U.S. Sen. Susan Collins, R-Maine, has partnered with U.S. Sen. Bill Cassidy, R-La., to put forth the Patient Freedom Care Act of 2017, a bill that would allow states to keep the ACA if they choose. The bill would give states three options: determine their own insurance regulations with federal funding, design an alternative solution without federal assistance or maintain the current program. Their bill is one of the only concrete plans presented as an Obamacare alternative.
New Hampshire Gov. Chris Sununu, a Republican, wrote a letter last month to U.S. House Majority Leader Kevin McCarthy, asking that Congress give states as much flexibility as possible to design their own health care systems. He did not comment on the future of Obamacare.
State GOP Chairwoman Jeanie Forrester supports letting states decide health care options. She said she understands the uncertainty around the pending ACA repeal, but she argues the same uncertainty existed when the ACA was signed into law in 2010.
“I think as Republicans, just like Democrats, we care about people having affordable health care and increasing access to health care,” Forrester said. “We want to make sure people have that. We do need to make sure that we have a health care system in place that is accessible and affordable for all Americans. It shouldn’t be a partisan issue.”
Forrester said she thinks Trump is going to vigorously advocate to broaden health care access and improve quality.
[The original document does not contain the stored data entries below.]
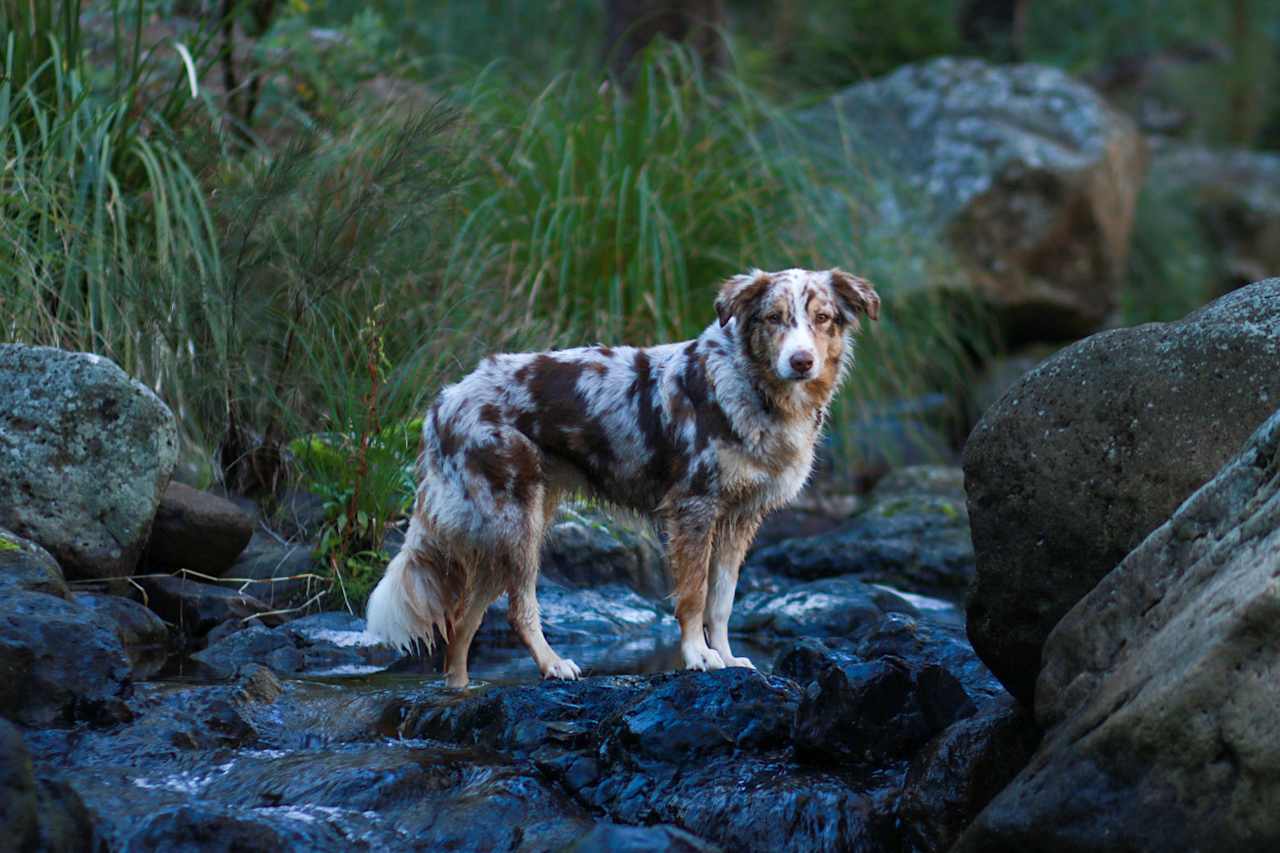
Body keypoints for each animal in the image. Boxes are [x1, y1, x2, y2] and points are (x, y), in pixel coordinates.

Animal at [366, 267, 875, 686]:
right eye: (773, 318)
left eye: (823, 318)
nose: (802, 361)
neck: (753, 388)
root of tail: (444, 401)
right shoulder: (692, 510)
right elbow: (694, 596)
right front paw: (698, 657)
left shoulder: (740, 518)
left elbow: (723, 601)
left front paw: (728, 658)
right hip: (517, 524)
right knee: (517, 609)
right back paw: (552, 665)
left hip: (507, 533)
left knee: (462, 622)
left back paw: (459, 690)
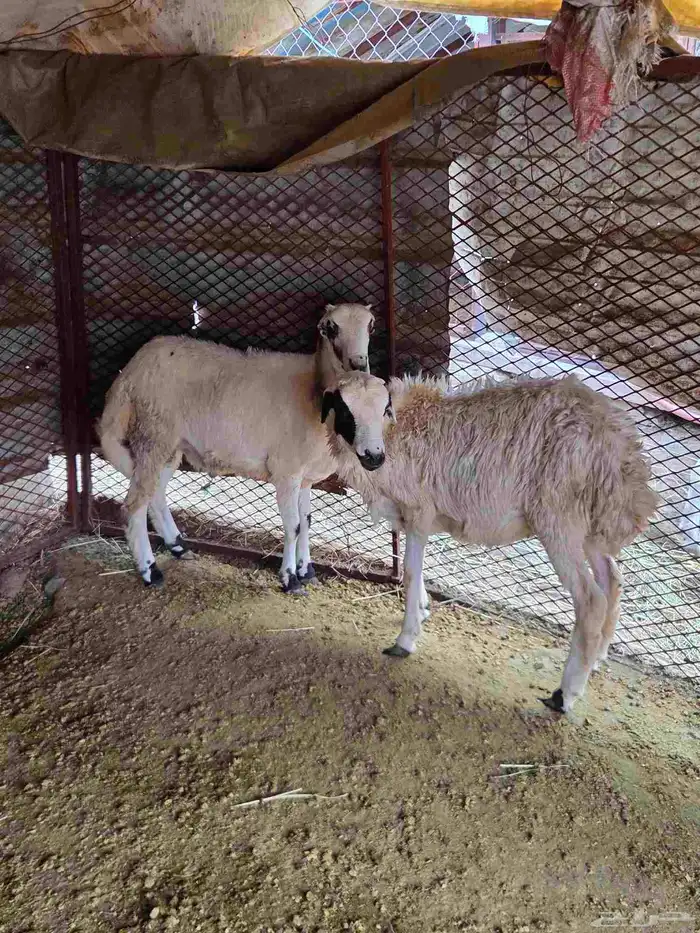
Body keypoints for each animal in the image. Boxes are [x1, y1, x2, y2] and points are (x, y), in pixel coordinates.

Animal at [98, 302, 375, 592]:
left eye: (371, 325)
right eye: (330, 328)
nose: (358, 363)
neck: (313, 389)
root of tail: (129, 373)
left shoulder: (305, 477)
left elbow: (307, 522)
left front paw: (306, 570)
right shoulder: (286, 470)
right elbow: (294, 525)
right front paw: (290, 579)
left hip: (171, 445)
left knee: (156, 494)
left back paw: (178, 546)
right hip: (153, 434)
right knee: (134, 505)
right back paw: (150, 571)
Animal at [321, 371, 659, 712]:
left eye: (384, 408)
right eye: (345, 410)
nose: (374, 457)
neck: (399, 430)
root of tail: (620, 446)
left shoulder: (419, 511)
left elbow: (411, 572)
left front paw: (406, 638)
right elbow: (418, 572)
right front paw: (423, 608)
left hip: (558, 520)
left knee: (591, 600)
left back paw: (565, 694)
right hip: (589, 526)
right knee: (612, 580)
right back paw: (597, 658)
McConville and Langsenkamp contacted U.S. Sen. Jeanne Shaheen, D-N.H., to share their experiences with the ACA and how they’re affected by the uncertainty of a replacement.
“It’s highly reckless for President Trump and Republican leadership in Congress to threaten repeal of the Affordable Care Act without a replacement plan,” Shaheen said Friday. “Many Granite Staters are rightfully concerned about losing their health care coverage. This law isn’t perfect, but there’s no doubt that it has made New Hampshire healthier and helped in the fight against the opioid epidemic, which is why I’m committed to working across the aisle to improve the law to expand coverage and affordability.
“I will fight against partisan attempts to take us back to the days of discrimination based on pre-existing conditions and higher numbers of uninsured in New Hampshire,” she continued.
McConville said perhaps a stigma developed around the ACA and those covered by it because it was “draped under a liberal curtain.”
“I’m a hard-working member of society and I need the help and subsidy of the ACA or else I can’t afford health insurance,” she said. “I’ve been very grateful to have the ACA and I can’t imagine if it does get repealed and I lose it.”